For myself, I favor a salary model (or salary plus a modest incentive for extra productivity) for what I do. I work in the field of intensive care, which lends itself well to this. Other specialties are somewhat different. My job, in effect, is to be like a firefighter waiting in the firehouse–if the PICU is busy, I work harder; if there are less patients, I can ease up. After all, we pay firefighters whether or not they are fighting a fire.

I see no reason why physician payment strategies must be all one thing or all another. It seems to me that whatever evolves from our current chaotic situation could find a place for both approaches. Hard work should be rewarded. However, and this is a big however, we need to understand the inherent conflict of interest of traditional fee-for-service medicine. Also, not all rewards for hard work need be financial ones.


Comments

One response to “How should doctors be paid?”

  1. Hello Chris,

    Our medical system is broken and must be fixed. I wish I had an easy answer to the difficulties that you and other doctors are facing. There don’t seem to be easy answers.

    I followed Hillary Clinton’s attempts to put together a health care plan. How do these compare to Obama’s purported ideas? Do you and other doctors fully understand what needs to be done? The “single payer” system seems to have problems, too. With the economic sinkhole, it remains to be seen how high on the new president’s “TO-DO” list it will be placed.
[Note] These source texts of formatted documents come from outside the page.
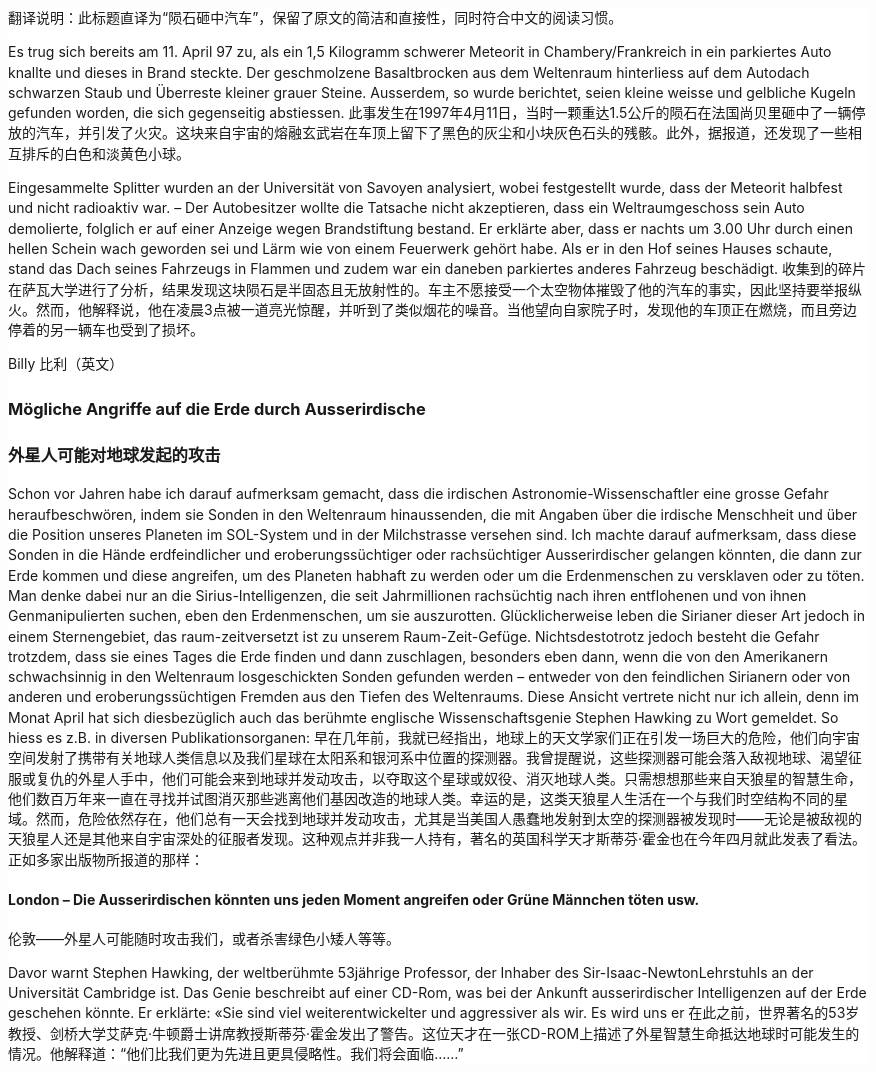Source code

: 翻译说明：此标题直译为“陨石砸中汽车”，保留了原文的简洁和直接性，同时符合中文的阅读习惯。

Es trug sich bereits am 11. April 97 zu, als ein 1,5 Kilogramm schwerer Meteorit in Chambery/Frankreich in ein parkiertes Auto knallte und dieses in Brand steckte. Der geschmolzene Basaltbrocken aus dem Weltenraum hinterliess auf dem Autodach schwarzen Staub und Überreste kleiner grauer Steine. Ausserdem, so wurde berichtet, seien kleine weisse und gelbliche Kugeln gefunden worden, die sich gegenseitig abstiessen.
此事发生在1997年4月11日，当时一颗重达1.5公斤的陨石在法国尚贝里砸中了一辆停放的汽车，并引发了火灾。这块来自宇宙的熔融玄武岩在车顶上留下了黑色的灰尘和小块灰色石头的残骸。此外，据报道，还发现了一些相互排斥的白色和淡黄色小球。

Eingesammelte Splitter wurden an der Universität von Savoyen analysiert, wobei festgestellt wurde, dass der Meteorit halbfest und nicht radioaktiv war. – Der Autobesitzer wollte die Tatsache nicht akzeptieren, dass ein Weltraumgeschoss sein Auto demolierte, folglich er auf einer Anzeige wegen Brandstiftung bestand. Er erklärte aber, dass er nachts um 3.00 Uhr durch einen hellen Schein wach geworden sei und Lärm wie von einem Feuerwerk gehört habe. Als er in den Hof seines Hauses schaute, stand das Dach seines Fahrzeugs in Flammen und zudem war ein daneben parkiertes anderes Fahrzeug beschädigt.
收集到的碎片在萨瓦大学进行了分析，结果发现这块陨石是半固态且无放射性的。车主不愿接受一个太空物体摧毁了他的汽车的事实，因此坚持要举报纵火。然而，他解释说，他在凌晨3点被一道亮光惊醒，并听到了类似烟花的噪音。当他望向自家院子时，发现他的车顶正在燃烧，而且旁边停着的另一辆车也受到了损坏。

Billy
比利（英文）

### Mögliche Angriffe auf die Erde durch Ausserirdische
### 外星人可能对地球发起的攻击

Schon vor Jahren habe ich darauf aufmerksam gemacht, dass die irdischen Astronomie-Wissenschaftler eine grosse Gefahr heraufbeschwören, indem sie Sonden in den Weltenraum hinaussenden, die mit Angaben über die irdische Menschheit und über die Position unseres Planeten im SOL-System und in der Milchstrasse versehen sind. Ich machte darauf aufmerksam, dass diese Sonden in die Hände erdfeindlicher und eroberungssüchtiger oder rachsüchtiger Ausserirdischer gelangen könnten, die dann zur Erde kommen und diese angreifen, um des Planeten habhaft zu werden oder um die Erdenmenschen zu versklaven oder zu töten. Man denke dabei nur an die Sirius-Intelligenzen, die seit Jahrmillionen rachsüchtig nach ihren entflohenen und von ihnen Genmanipulierten suchen, eben den Erdenmenschen, um sie auszurotten. Glücklicherweise leben die Sirianer dieser Art jedoch in einem Sternengebiet, das raum-zeitversetzt ist zu unserem Raum-Zeit-Gefüge. Nichtsdestotrotz jedoch besteht die Gefahr trotzdem, dass sie eines Tages die Erde finden und dann zuschlagen, besonders eben dann, wenn die von den Amerikanern schwachsinnig in den Weltenraum losgeschickten Sonden gefunden werden – entweder von den feindlichen Sirianern oder von anderen und eroberungssüchtigen Fremden aus den Tiefen des Weltenraums. Diese Ansicht vertrete nicht nur ich allein, denn im Monat April hat sich diesbezüglich auch das berühmte englische Wissenschaftsgenie Stephen Hawking zu Wort gemeldet. So hiess es z.B. in diversen Publikationsorganen:
早在几年前，我就已经指出，地球上的天文学家们正在引发一场巨大的危险，他们向宇宙空间发射了携带有关地球人类信息以及我们星球在太阳系和银河系中位置的探测器。我曾提醒说，这些探测器可能会落入敌视地球、渴望征服或复仇的外星人手中，他们可能会来到地球并发动攻击，以夺取这个星球或奴役、消灭地球人类。只需想想那些来自天狼星的智慧生命，他们数百万年来一直在寻找并试图消灭那些逃离他们基因改造的地球人类。幸运的是，这类天狼星人生活在一个与我们时空结构不同的星域。然而，危险依然存在，他们总有一天会找到地球并发动攻击，尤其是当美国人愚蠢地发射到太空的探测器被发现时——无论是被敌视的天狼星人还是其他来自宇宙深处的征服者发现。这种观点并非我一人持有，著名的英国科学天才斯蒂芬·霍金也在今年四月就此发表了看法。正如多家出版物所报道的那样：

#### London – Die Ausserirdischen könnten uns jeden Moment angreifen oder Grüne Männchen töten usw.
伦敦——外星人可能随时攻击我们，或者杀害绿色小矮人等等。

Davor warnt Stephen Hawking, der weltberühmte 53jährige Professor, der Inhaber des Sir-Isaac-NewtonLehrstuhls an der Universität Cambridge ist. Das Genie beschreibt auf einer CD-Rom, was bei der Ankunft ausserirdischer Intelligenzen auf der Erde geschehen könnte. Er erklärte: «Sie sind viel weiterentwickelter und aggressiver als wir. Es wird uns er
在此之前，世界著名的53岁教授、剑桥大学艾萨克·牛顿爵士讲席教授斯蒂芬·霍金发出了警告。这位天才在一张CD-ROM上描述了外星智慧生命抵达地球时可能发生的情况。他解释道：“他们比我们更为先进且更具侵略性。我们将会面临……”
    For your information, I had to pay $500 a month premiums for THREE YEARS between ages 62 and 65 — prior to qualifying for Medicare. This was because my husband’s employer went bankrupt and they were self insured. There was NO COBRA… and NO PRIVATE insurance company would take me on. This appeared to be because of pre-existing conditions like hypothyroidism and other minor complaints. Luckily, I qualified for OMIP (the Oregon Medical Insurance Pool) and now have coverage with an HMO here in Oregon.
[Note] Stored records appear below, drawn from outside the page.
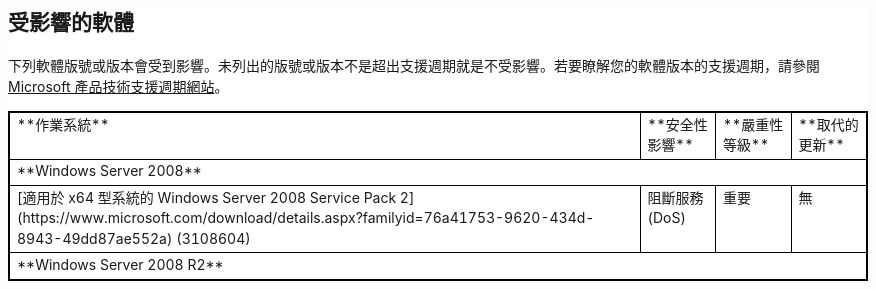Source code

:   
受影響的軟體  
------------
  
<span id="sectionToggle2"></span>
下列軟體版號或版本會受到影響。未列出的版號或版本不是超出支援週期就是不受影響。若要瞭解您的軟體版本的支援週期，請參閱 [Microsoft 產品技術支援週期網站](https://support.microsoft.com/zh-tw/lifecycle)。

<p></p>
<table style="border:1px solid black;">
<tr>
<td style="border:1px solid black;">
**作業系統**

</td>
<td style="border:1px solid black;">
**安全性影響**

</td>
<td style="border:1px solid black;">
**嚴重性等級**

</td>
<td style="border:1px solid black;">
**取代的更新**

</td>
</tr>
<tr>
<td style="border:1px solid black;" colspan="4">
**Windows Server 2008**

</td>
</tr>
<tr>
<td style="border:1px solid black;">
[適用於 x64 型系統的 Windows Server 2008 Service Pack 2](https://www.microsoft.com/download/details.aspx?familyid=76a41753-9620-434d-8943-49dd87ae552a)  
(3108604)

</td>
<td style="border:1px solid black;">
阻斷服務 (DoS)

</td>
<td style="border:1px solid black;">
重要

</td>
<td style="border:1px solid black;">
無

</td>
</tr>
<tr>
<td style="border:1px solid black;" colspan="4">
**Windows Server 2008 R2**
    There have been serious errors in their care. I am just one of hundreds (thousands?) of my primary care physician’s patients. This all comes after having one internist take care of me and my husband in Massachusetts for 27 years with a sub-set of specialists. After my daughter was born in October 1968, I still have the cancelled check for the pediatrician. I paid $15.00 each for “fee for service” office visit and her first vaccinations.

    I will be 70 years old in 2009. Most of the time, I don’t wish for the “olden days” — but in medicine, I’m have to say that it seemed better then than it is now.